I'll end the week where I began, with the BP oil spill.
I wrote on Monday that, according to the government's best estimate, roughly 800,000 gallons of goo have been pouring into the Gulf each day. But this morning we have an updated government estimate. It's roughly 1.3 million gallons a day.
But to truly get a flavor for the disaster, to really appreciate what can happen when private industry is free to profiteer in public waters without any meaningful federal oversight, let's check out a few telling details in the BP emergency spill plans. Naturally, the plans (one for the Gulf region, one for the Deepwater rig) were approved last year by the lapdog practitioners of laissez faire.
The Associated Press dug into the cursory plans on Wednesday - laudably so, demonstrating yet again the public service value of mainstream journalism - and it came up with some goodies that would be hilarious if not for the fact that they are scandalous:
1. BP boasts in its plans that, under the worst-case spill scenario, it could skim, vacuum, or otherwise remove as many as 20 million gallons of oil a day. (BP is currently capturing roughly 630,000 gallons a day.)
2. BP says there was a 21 percent chance of any oil reaching the Louisiana coast within a month of a spill. Nor did BP foresee any harm to coastal marine life; in its words, "Due to the distance to shore, 48 miles, and the response capabilities that would be implemented, no significant adverse impacts are expected." (The oil reached the coast - 100 percent chance - within nine days of the spill. BP tells the AP: "We are greatly disappointed that oil has made landfall." The crisis itself "will offer us much to learn from.")
3. There are no details in the plans about how birds should be cleansed of oil, because BP didn't envision any such need.
4. There is no mention whatsoever of the Gulf's loop current, which is expected at some point to transport the oil around Florida's southern tip and up the eastern seaboard.
5. To demonstrate its preparedness for an emergency, BP mentions an equipment firm called Marine Spill Response Corp., and lists the firm's website address. But the address itself links to a defunct Japanese language home page.
6. BP lists otters, sea lions, seals, and walruses as "sensitive biological species" that deserve protection in the Gulf of Mexico. There are no otters, sea lions, seals, or walruses in the Gulf of Mexico.
7. BP lists emergency phone numbers for mammal specialist offices in Florida and Louisiana. Turns out, those numbers are no longer in service. BP also listed a few marine life specialists, but got their names and phone numbers wrong.

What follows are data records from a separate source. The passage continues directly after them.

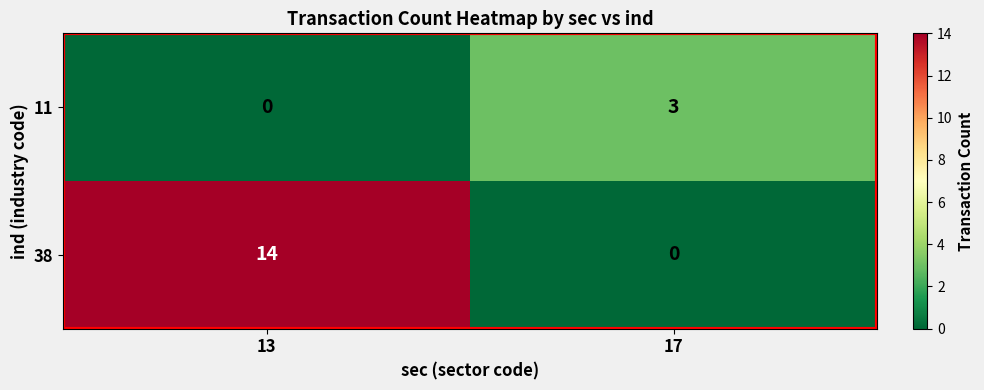

Which category has the highest value in the 38 series?

13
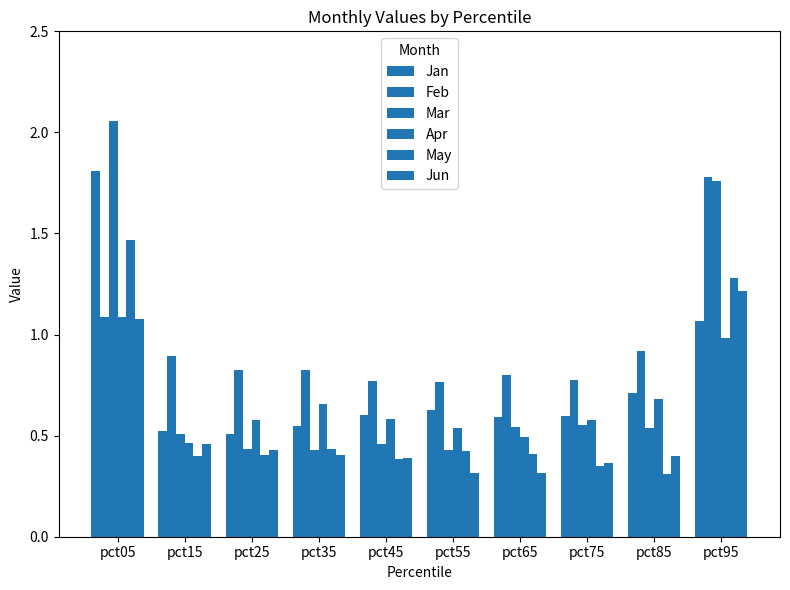

Count the May values in the range 0 to 1.

8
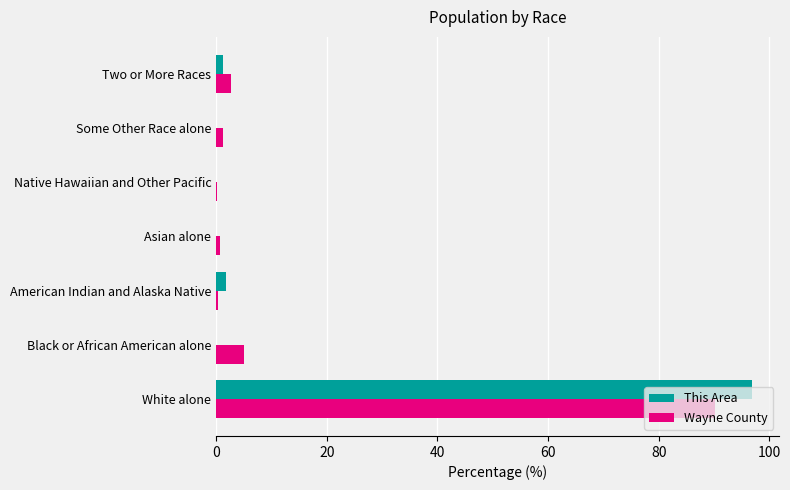

At which category is the sum across all series the highest?

White alone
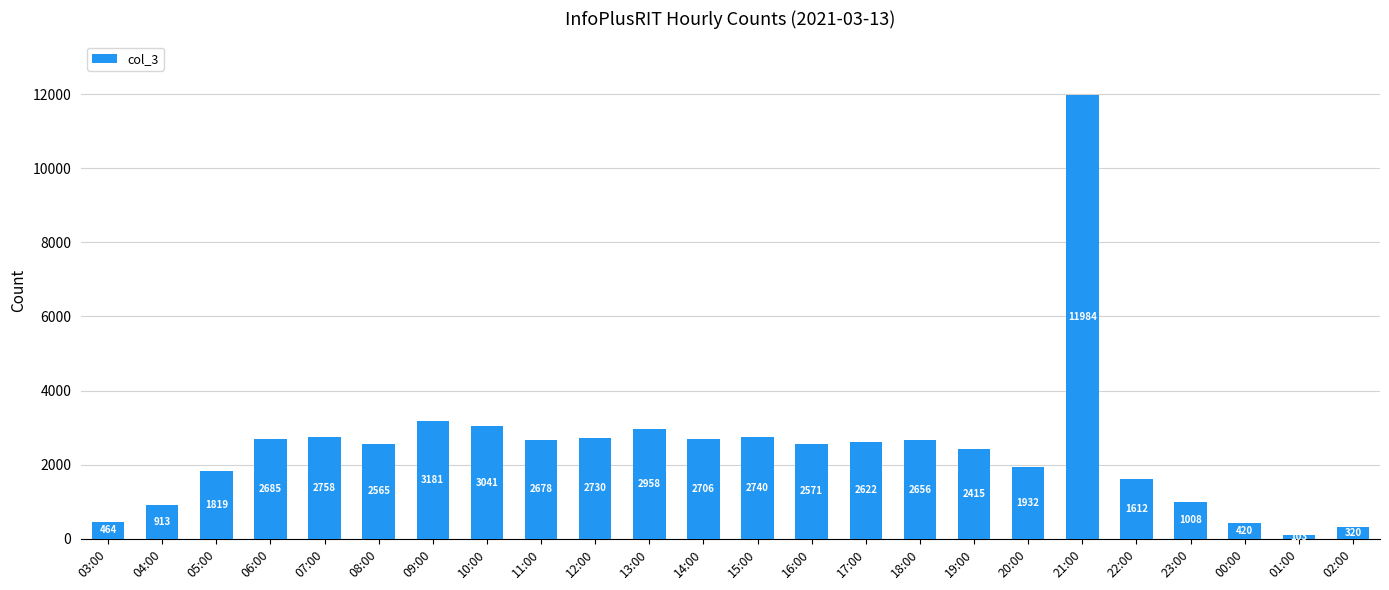

What is the ratio of the value at 09:00 to the value at 00:00?

7.6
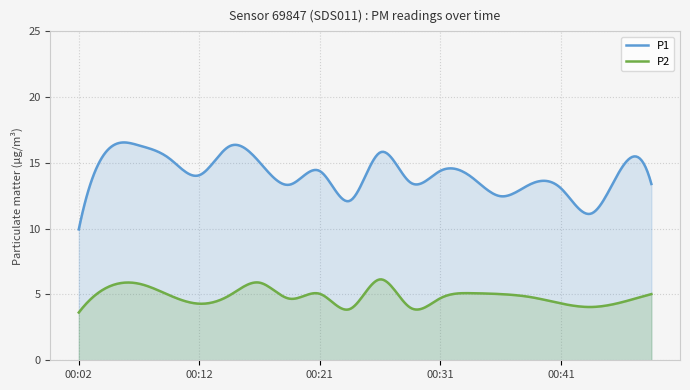

What is the difference between the second highest and minimum values in the P1 series?

6.6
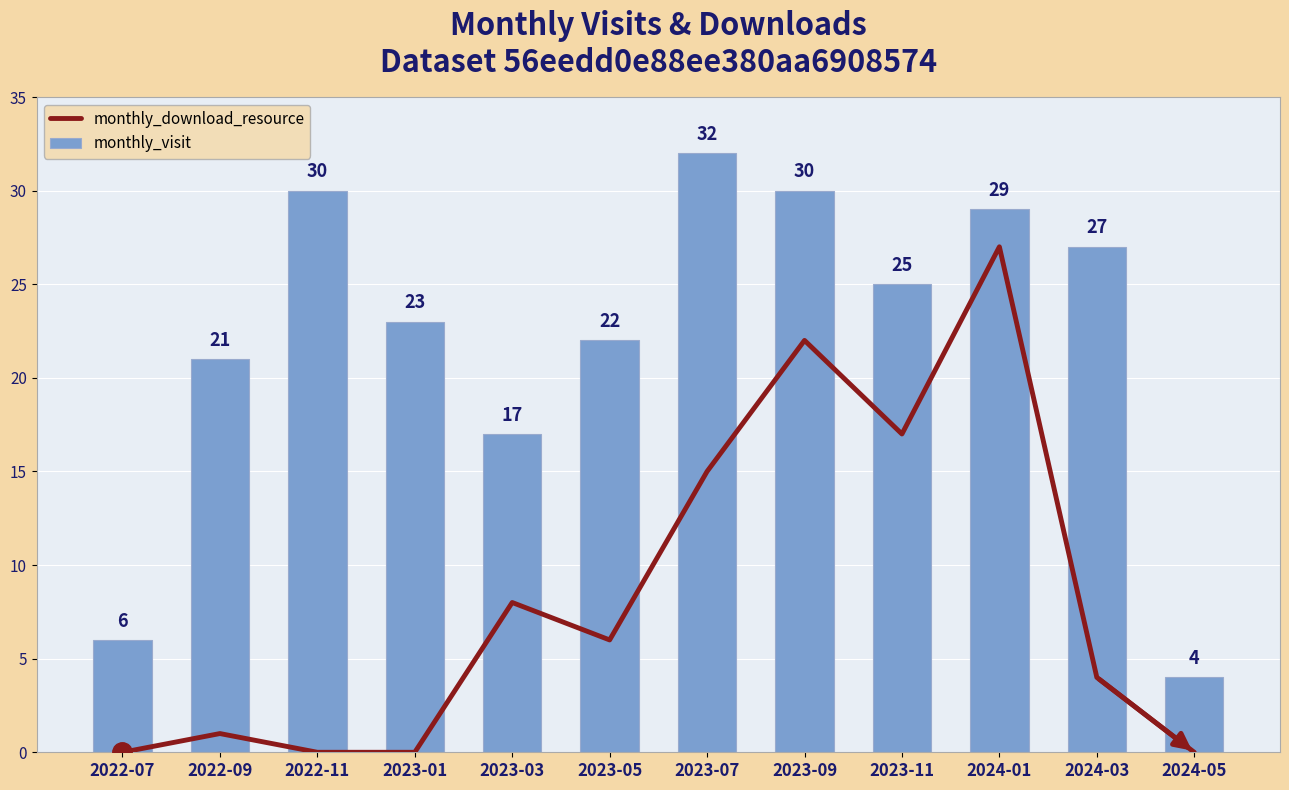

What is the difference between the second highest and second lowest values in the monthly_visit series?

24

8. And finally, the piece de resistance: BP lists Professor Peter Lutz as a go-to wildlife specialist based at the University of Miami. Turns out, Peter Lutz left the University of Miami 20 years ago. Remember, this BP emergency plan was written in 2009. Peter Lutz died in 2005.
Does anyone out there care to argue that what America needs now is more deregulation? Does anyone care to argue in favor of keeping the federal law that caps an oil company's liability for spill-related damages at a mere $75 million (roughly what an oil company earns in a day)? And how at this point can any sentient American continue to gas up his car at a BP station?
The sole proprietor of this blog is on the road for the month of June. Virtually all June posts will be briefer than the norm, except on the rare weekdays when posts won't show up at all. Apologies in advance for this disturbance in the force. The standard verbosity will return on Monday, June 28.